++++ RECORDS FOR THIS TASK ++++

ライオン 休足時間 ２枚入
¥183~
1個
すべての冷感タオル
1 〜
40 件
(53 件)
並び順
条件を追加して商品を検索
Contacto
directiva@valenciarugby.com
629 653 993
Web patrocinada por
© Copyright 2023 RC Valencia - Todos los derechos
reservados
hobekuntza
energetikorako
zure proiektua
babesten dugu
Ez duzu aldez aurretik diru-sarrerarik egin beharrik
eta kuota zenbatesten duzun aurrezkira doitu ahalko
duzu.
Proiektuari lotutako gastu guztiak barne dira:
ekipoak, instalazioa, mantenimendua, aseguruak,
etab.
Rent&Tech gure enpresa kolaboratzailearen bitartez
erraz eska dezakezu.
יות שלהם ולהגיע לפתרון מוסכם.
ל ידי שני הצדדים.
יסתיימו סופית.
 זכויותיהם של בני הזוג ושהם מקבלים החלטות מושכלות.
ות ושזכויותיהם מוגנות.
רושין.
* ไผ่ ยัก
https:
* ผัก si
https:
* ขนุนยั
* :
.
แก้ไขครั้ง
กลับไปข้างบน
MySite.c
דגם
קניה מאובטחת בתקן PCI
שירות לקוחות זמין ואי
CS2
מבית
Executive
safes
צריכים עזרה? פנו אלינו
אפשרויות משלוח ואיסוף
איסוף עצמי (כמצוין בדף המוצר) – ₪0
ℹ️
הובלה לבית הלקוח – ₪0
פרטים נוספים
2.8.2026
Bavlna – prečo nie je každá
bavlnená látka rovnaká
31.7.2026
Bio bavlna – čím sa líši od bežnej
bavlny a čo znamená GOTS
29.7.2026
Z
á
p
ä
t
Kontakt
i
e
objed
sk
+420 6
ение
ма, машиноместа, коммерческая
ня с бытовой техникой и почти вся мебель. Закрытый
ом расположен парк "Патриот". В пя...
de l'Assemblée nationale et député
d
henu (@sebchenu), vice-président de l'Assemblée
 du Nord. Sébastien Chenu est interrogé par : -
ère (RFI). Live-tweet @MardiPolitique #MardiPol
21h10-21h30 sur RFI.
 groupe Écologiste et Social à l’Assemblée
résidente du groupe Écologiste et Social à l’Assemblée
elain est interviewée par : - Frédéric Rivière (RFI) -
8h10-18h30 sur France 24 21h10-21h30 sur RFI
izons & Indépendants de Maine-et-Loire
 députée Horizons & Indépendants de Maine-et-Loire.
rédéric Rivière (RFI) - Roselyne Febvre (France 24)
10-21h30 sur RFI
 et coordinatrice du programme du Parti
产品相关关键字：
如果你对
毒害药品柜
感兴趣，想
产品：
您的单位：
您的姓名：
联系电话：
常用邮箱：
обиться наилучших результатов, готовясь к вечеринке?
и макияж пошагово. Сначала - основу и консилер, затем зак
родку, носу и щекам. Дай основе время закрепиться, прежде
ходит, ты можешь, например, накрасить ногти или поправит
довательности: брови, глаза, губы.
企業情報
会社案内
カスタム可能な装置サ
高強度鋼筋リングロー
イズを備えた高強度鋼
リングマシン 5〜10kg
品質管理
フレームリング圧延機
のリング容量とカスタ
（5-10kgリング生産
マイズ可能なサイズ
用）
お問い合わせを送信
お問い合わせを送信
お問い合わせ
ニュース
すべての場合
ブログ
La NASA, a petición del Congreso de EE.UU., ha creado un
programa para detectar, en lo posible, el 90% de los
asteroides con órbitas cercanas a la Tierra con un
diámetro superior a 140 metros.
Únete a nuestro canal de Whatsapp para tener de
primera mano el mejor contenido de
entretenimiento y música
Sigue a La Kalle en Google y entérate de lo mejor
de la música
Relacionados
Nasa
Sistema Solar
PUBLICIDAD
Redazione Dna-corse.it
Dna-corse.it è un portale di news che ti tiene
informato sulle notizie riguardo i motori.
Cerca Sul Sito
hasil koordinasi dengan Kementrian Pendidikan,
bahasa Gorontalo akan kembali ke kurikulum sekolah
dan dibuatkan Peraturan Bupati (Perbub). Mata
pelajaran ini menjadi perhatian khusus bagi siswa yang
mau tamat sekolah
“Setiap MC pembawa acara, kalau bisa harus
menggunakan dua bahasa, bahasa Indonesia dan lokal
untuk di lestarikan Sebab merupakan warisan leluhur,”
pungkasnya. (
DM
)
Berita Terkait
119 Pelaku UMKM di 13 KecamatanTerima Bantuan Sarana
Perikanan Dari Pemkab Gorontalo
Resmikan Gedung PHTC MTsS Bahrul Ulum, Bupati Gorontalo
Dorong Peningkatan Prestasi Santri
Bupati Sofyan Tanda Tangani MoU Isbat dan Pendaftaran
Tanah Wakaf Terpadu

++++

> _THE TASK_
An exact copy of the line containing "asteroides con órbitas" and all lines after it, through the last line of the entries, is the required answer.

> _SOLUTION TO THE PROBLEM_
asteroides con órbitas cercanas a la Tierra con un
diámetro superior a 140 metros.
Únete a nuestro canal de Whatsapp para tener de
primera mano el mejor contenido de
entretenimiento y música
Sigue a La Kalle en Google y entérate de lo mejor
de la música
Relacionados
Nasa
Sistema Solar
PUBLICIDAD
Redazione Dna-corse.it
Dna-corse.it è un portale di news che ti tiene
informato sulle notizie riguardo i motori.
Cerca Sul Sito
hasil koordinasi dengan Kementrian Pendidikan,
bahasa Gorontalo akan kembali ke kurikulum sekolah
dan dibuatkan Peraturan Bupati (Perbub). Mata
pelajaran ini menjadi perhatian khusus bagi siswa yang
mau tamat sekolah
“Setiap MC pembawa acara, kalau bisa harus
menggunakan dua bahasa, bahasa Indonesia dan lokal
untuk di lestarikan Sebab merupakan warisan leluhur,”
pungkasnya. (
DM
)
Berita Terkait
119 Pelaku UMKM di 13 KecamatanTerima Bantuan Sarana
Perikanan Dari Pemkab Gorontalo
Resmikan Gedung PHTC MTsS Bahrul Ulum, Bupati Gorontalo
Dorong Peningkatan Prestasi Santri
Bupati Sofyan Tanda Tangani MoU Isbat dan Pendaftaran
Tanah Wakaf Terpadu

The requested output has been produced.